++++ Given data ++++

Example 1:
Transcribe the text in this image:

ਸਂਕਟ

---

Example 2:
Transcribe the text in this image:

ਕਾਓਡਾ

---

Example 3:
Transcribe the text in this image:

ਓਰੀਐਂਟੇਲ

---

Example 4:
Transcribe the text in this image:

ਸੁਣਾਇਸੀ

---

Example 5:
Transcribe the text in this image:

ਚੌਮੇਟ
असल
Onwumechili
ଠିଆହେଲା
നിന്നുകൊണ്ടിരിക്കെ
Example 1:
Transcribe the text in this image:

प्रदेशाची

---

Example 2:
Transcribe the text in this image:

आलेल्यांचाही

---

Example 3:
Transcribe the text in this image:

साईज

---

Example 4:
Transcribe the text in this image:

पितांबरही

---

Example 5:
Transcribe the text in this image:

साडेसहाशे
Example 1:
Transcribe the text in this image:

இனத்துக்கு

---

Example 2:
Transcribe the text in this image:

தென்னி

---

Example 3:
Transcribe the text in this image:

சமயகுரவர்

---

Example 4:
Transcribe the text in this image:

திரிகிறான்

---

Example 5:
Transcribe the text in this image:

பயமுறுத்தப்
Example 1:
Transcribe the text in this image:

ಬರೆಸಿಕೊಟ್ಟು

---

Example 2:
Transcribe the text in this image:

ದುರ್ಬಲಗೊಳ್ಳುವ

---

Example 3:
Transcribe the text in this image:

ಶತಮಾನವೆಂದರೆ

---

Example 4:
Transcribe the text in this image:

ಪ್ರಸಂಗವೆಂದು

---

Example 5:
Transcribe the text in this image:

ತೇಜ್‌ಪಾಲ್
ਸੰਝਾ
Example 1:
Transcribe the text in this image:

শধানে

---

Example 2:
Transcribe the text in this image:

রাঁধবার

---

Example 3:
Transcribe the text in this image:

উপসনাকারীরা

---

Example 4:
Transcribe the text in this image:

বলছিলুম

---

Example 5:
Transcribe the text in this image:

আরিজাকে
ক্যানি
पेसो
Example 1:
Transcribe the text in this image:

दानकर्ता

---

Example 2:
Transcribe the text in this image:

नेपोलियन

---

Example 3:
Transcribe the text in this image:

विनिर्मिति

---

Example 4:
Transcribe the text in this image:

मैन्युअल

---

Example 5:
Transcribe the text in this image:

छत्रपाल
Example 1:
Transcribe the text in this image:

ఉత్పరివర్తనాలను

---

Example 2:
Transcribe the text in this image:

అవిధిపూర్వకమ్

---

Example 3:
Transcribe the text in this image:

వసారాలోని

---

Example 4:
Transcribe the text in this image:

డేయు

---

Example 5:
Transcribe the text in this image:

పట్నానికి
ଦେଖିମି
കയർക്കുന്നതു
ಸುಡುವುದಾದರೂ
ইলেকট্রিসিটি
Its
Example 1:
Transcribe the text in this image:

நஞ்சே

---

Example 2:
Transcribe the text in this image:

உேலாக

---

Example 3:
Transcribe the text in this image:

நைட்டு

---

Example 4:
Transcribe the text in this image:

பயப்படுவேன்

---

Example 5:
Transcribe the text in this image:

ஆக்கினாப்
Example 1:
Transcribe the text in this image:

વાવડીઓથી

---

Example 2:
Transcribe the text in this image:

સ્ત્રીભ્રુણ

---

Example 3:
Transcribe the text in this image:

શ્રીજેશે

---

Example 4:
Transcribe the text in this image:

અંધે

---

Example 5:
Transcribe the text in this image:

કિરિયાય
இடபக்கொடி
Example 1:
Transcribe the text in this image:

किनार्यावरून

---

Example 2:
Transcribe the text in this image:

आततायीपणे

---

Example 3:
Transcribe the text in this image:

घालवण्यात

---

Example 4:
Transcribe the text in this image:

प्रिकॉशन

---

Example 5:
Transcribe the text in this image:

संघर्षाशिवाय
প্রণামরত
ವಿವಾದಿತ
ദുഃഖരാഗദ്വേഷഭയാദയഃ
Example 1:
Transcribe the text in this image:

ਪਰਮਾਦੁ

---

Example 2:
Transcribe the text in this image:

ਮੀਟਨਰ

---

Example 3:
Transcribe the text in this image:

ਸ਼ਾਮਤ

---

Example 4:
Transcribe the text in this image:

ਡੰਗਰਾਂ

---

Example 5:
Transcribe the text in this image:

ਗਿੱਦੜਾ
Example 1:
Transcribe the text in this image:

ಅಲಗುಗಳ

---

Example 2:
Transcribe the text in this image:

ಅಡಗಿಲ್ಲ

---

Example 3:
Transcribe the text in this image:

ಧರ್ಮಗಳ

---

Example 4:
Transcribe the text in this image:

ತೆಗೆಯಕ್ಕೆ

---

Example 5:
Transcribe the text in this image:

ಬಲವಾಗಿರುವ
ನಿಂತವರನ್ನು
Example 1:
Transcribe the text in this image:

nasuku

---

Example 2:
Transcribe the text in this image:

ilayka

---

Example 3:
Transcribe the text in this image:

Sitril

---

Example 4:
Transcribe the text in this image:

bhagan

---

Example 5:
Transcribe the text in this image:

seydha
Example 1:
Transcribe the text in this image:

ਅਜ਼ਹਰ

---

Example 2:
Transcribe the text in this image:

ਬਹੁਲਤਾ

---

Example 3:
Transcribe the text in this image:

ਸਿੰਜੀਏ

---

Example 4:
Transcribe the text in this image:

++++

— Required work —
Write down all the entries again without a single difference.

— Task solution —
Example 1:
Transcribe the text in this image:

ਸਂਕਟ

---

Example 2:
Transcribe the text in this image:

ਕਾਓਡਾ

---

Example 3:
Transcribe the text in this image:

ਓਰੀਐਂਟੇਲ

---

Example 4:
Transcribe the text in this image:

ਸੁਣਾਇਸੀ

---

Example 5:
Transcribe the text in this image:

ਚੌਮੇਟ
असल
Onwumechili
ଠିଆହେଲା
നിന്നുകൊണ്ടിരിക്കെ
Example 1:
Transcribe the text in this image:

प्रदेशाची

---

Example 2:
Transcribe the text in this image:

आलेल्यांचाही

---

Example 3:
Transcribe the text in this image:

साईज

---

Example 4:
Transcribe the text in this image:

पितांबरही

---

Example 5:
Transcribe the text in this image:

साडेसहाशे
Example 1:
Transcribe the text in this image:

இனத்துக்கு

---

Example 2:
Transcribe the text in this image:

தென்னி

---

Example 3:
Transcribe the text in this image:

சமயகுரவர்

---

Example 4:
Transcribe the text in this image:

திரிகிறான்

---

Example 5:
Transcribe the text in this image:

பயமுறுத்தப்
Example 1:
Transcribe the text in this image:

ಬರೆಸಿಕೊಟ್ಟು

---

Example 2:
Transcribe the text in this image:

ದುರ್ಬಲಗೊಳ್ಳುವ

---

Example 3:
Transcribe the text in this image:

ಶತಮಾನವೆಂದರೆ

---

Example 4:
Transcribe the text in this image:

ಪ್ರಸಂಗವೆಂದು

---

Example 5:
Transcribe the text in this image:

ತೇಜ್‌ಪಾಲ್
ਸੰਝਾ
Example 1:
Transcribe the text in this image:

শধানে

---

Example 2:
Transcribe the text in this image:

রাঁধবার

---

Example 3:
Transcribe the text in this image:

উপসনাকারীরা

---

Example 4:
Transcribe the text in this image:

বলছিলুম

---

Example 5:
Transcribe the text in this image:

আরিজাকে
ক্যানি
पेसो
Example 1:
Transcribe the text in this image:

दानकर्ता

---

Example 2:
Transcribe the text in this image:

नेपोलियन

---

Example 3:
Transcribe the text in this image:

विनिर्मिति

---

Example 4:
Transcribe the text in this image:

मैन्युअल

---

Example 5:
Transcribe the text in this image:

छत्रपाल
Example 1:
Transcribe the text in this image:

ఉత్పరివర్తనాలను

---

Example 2:
Transcribe the text in this image:

అవిధిపూర్వకమ్

---

Example 3:
Transcribe the text in this image:

వసారాలోని

---

Example 4:
Transcribe the text in this image:

డేయు

---

Example 5:
Transcribe the text in this image:

పట్నానికి
ଦେଖିମି
കയർക്കുന്നതു
ಸುಡುವುದಾದರೂ
ইলেকট্রিসিটি
Its
Example 1:
Transcribe the text in this image:

நஞ்சே

---

Example 2:
Transcribe the text in this image:

உேலாக

---

Example 3:
Transcribe the text in this image:

நைட்டு

---

Example 4:
Transcribe the text in this image:

பயப்படுவேன்

---

Example 5:
Transcribe the text in this image:

ஆக்கினாப்
Example 1:
Transcribe the text in this image:

વાવડીઓથી

---

Example 2:
Transcribe the text in this image:

સ્ત્રીભ્રુણ

---

Example 3:
Transcribe the text in this image:

શ્રીજેશે

---

Example 4:
Transcribe the text in this image:

અંધે

---

Example 5:
Transcribe the text in this image:

કિરિયાય
இடபக்கொடி
Example 1:
Transcribe the text in this image:

किनार्यावरून

---

Example 2:
Transcribe the text in this image:

आततायीपणे

---

Example 3:
Transcribe the text in this image:

घालवण्यात

---

Example 4:
Transcribe the text in this image:

प्रिकॉशन

---

Example 5:
Transcribe the text in this image:

संघर्षाशिवाय
প্রণামরত
ವಿವಾದಿತ
ദുഃഖരാഗദ്വേഷഭയാദയഃ
Example 1:
Transcribe the text in this image:

ਪਰਮਾਦੁ

---

Example 2:
Transcribe the text in this image:

ਮੀਟਨਰ

---

Example 3:
Transcribe the text in this image:

ਸ਼ਾਮਤ

---

Example 4:
Transcribe the text in this image:

ਡੰਗਰਾਂ

---

Example 5:
Transcribe the text in this image:

ਗਿੱਦੜਾ
Example 1:
Transcribe the text in this image:

ಅಲಗುಗಳ

---

Example 2:
Transcribe the text in this image:

ಅಡಗಿಲ್ಲ

---

Example 3:
Transcribe the text in this image:

ಧರ್ಮಗಳ

---

Example 4:
Transcribe the text in this image:

ತೆಗೆಯಕ್ಕೆ

---

Example 5:
Transcribe the text in this image:

ಬಲವಾಗಿರುವ
ನಿಂತವರನ್ನು
Example 1:
Transcribe the text in this image:

nasuku

---

Example 2:
Transcribe the text in this image:

ilayka

---

Example 3:
Transcribe the text in this image:

Sitril

---

Example 4:
Transcribe the text in this image:

bhagan

---

Example 5:
Transcribe the text in this image:

seydha
Example 1:
Transcribe the text in this image:

ਅਜ਼ਹਰ

---

Example 2:
Transcribe the text in this image:

ਬਹੁਲਤਾ

---

Example 3:
Transcribe the text in this image:

ਸਿੰਜੀਏ

---

Example 4:
Transcribe the text in this image:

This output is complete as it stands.